Quand avez-vous commencé à chanter ?
Vers treize ou quatorze ans, alors que j’étais encore en classe de trompette, l’instrument par lequel j’ai abordé la musique. J’étais alors un admirateur de Maurice André et de la trompette en général, que j’aime toujours beaucoup à l’heure actuelle. Mais mes lèvres sont épaisses, ce qui constitue un obstacle majeur pour une pratique heureuse de cet instrument. Il me fallut donc abandonner. En revanche, cette étude m’aura sans conteste préparé physiquement : bien que la trompette exerce un souffle nettement plus en pression que le chant – surtout lorsqu’on est un mauvais trompettiste (rires) –, son apprentissage avait musclé mon diaphragme. Étant au départ sportif, je n’ai de fait jamais connu de souci avec la respiration. Au contraire j’ai dû cultiver la détente du corps. Quand on a acquis une spécificité musculaire du fait de l’apprentissage d’un instrument, ce n’est pas forcément évident d’en changer du jour au lendemain. Par exemple, la musculature de ma langue est extrêmement puissante, ce qui m’a énormément desservi lorsque j’ai commencé à chanter. Mais peu à peu, le travail s’est fait.
Dans quel cadre avez-vous posé vos premiers pas de chanteur ?
J’ai commencé en milieu amateur. Ma famille comptait plusieurs artistes de chœur qui, pour ne pas « décrocher » complètement de la musique à l’arrivée de la retraite, se sont réunis pour le plaisir de chanter ensemble ; ils ont créé des troupes de chanteurs amateurs sur Nice. Avec eux, j’ai fait quelques opérettes et, dès que j’ai pu, j’ai tâté un peu l’opéra. Vers seize ans, je suis entré au Conservatoire de Nice.
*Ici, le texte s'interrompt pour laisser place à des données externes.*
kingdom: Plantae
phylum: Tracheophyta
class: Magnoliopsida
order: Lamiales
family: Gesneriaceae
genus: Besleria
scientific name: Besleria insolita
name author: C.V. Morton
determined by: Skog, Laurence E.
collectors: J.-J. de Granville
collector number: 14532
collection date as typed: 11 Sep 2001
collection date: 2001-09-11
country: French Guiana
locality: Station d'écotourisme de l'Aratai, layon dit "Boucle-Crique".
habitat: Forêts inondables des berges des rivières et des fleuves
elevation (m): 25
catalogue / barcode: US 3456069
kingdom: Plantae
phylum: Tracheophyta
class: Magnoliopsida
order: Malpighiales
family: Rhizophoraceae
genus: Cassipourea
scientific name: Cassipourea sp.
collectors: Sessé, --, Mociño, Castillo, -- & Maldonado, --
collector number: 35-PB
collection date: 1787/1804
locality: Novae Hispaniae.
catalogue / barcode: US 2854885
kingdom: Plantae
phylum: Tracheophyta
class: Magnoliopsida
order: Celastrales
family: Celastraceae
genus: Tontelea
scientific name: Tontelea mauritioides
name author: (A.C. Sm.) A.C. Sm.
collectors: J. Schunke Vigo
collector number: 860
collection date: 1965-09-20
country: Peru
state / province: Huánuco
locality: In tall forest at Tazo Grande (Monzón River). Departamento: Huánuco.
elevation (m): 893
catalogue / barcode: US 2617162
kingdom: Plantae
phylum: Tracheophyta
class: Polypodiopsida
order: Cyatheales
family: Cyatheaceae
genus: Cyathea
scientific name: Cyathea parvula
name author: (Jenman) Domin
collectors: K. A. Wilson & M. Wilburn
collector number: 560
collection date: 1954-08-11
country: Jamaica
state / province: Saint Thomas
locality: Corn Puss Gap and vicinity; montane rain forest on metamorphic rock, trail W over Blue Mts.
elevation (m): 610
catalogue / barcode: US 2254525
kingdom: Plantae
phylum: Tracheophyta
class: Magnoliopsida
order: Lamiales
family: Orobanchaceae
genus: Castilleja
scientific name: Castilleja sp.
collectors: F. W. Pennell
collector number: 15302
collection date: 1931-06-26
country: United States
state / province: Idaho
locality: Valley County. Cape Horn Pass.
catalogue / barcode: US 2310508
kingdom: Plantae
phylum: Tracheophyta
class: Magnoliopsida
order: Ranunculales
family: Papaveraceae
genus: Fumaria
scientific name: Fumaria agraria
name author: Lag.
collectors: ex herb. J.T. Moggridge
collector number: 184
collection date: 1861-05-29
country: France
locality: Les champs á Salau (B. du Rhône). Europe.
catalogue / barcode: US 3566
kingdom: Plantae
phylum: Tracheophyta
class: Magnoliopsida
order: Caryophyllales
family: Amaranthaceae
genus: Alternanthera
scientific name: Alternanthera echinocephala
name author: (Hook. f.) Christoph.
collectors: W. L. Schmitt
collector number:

À cet âge là, j’ai même donné un premier récital à l’Opéra – un souvenir plutôt pénible, d’ailleurs (rires) ! Je suis sans doute ce qu’on appelle un chanteur instinctif : très tôt, ce qui m’attirait techniquement correspondait à ce qu’il fallait à ma voix, à ce que j’étais. Je me concentrais principalement sur la voix elle-même, ne m’inquiétant pas du tout des questions de musicalité, d’esthétique en général. Ainsi, j’ai avancé plutôt vite, tout en connaissant les inévitables aléas de l’enseignement du chant. Comme l’on sait, ce n’est pas toujours chose facile, en France, surtout pour une nature indépendante comme la mienne. Rapidement, j’ai pris la décision de m’occuper tout seul de mon cas. De bons conseils glanés auprès de plusieurs chanteurs m’ont beaucoup aidé. Puis le Chœur de l’Opéra de Monte Carlo m’a engagé professionnellement.
Aviez-vous des modèles parmi les chanteurs du passé ?
Je ne pourrais pas tous les citer ! J’ai eu une grande passion pour les chanteurs des années cinquante et soixante. Et je reste un grand fan d’Ernest Blanc. Sa voix a toujours une place dans un coin de ma tête ; ce n’est pas forcément conscient, d’ailleurs. Mon admiration pour les grands barytons italiens – Piero Cappuccilli, Ettore Bastianini, etc. – me nourrit, je pense. Je constate que ce sont toujours des voix dont le grain n’est jamais éthéré. Plus proches de nous, Alain Fondary me semble l’un des derniers grands barytons accomplis. J’ai eu la chance de le côtoyer un peu, il m’a donné des conseils. De même Gabriel Bacquier est-il un artiste exceptionnel. Il m’a appris ce qu’était une interprétation. Parmi les jeunes, j’ai un immense respect pour Ludovic Tézier. Tant humainement qu’artistiquement, c’est quelqu’un de formidable. Enfin, il y a Roberto Alagna, pour tout ce qu’il est capable de faire sur une scène, le don de lui, ses étonnantes et généreuses prises de risque émotionnel.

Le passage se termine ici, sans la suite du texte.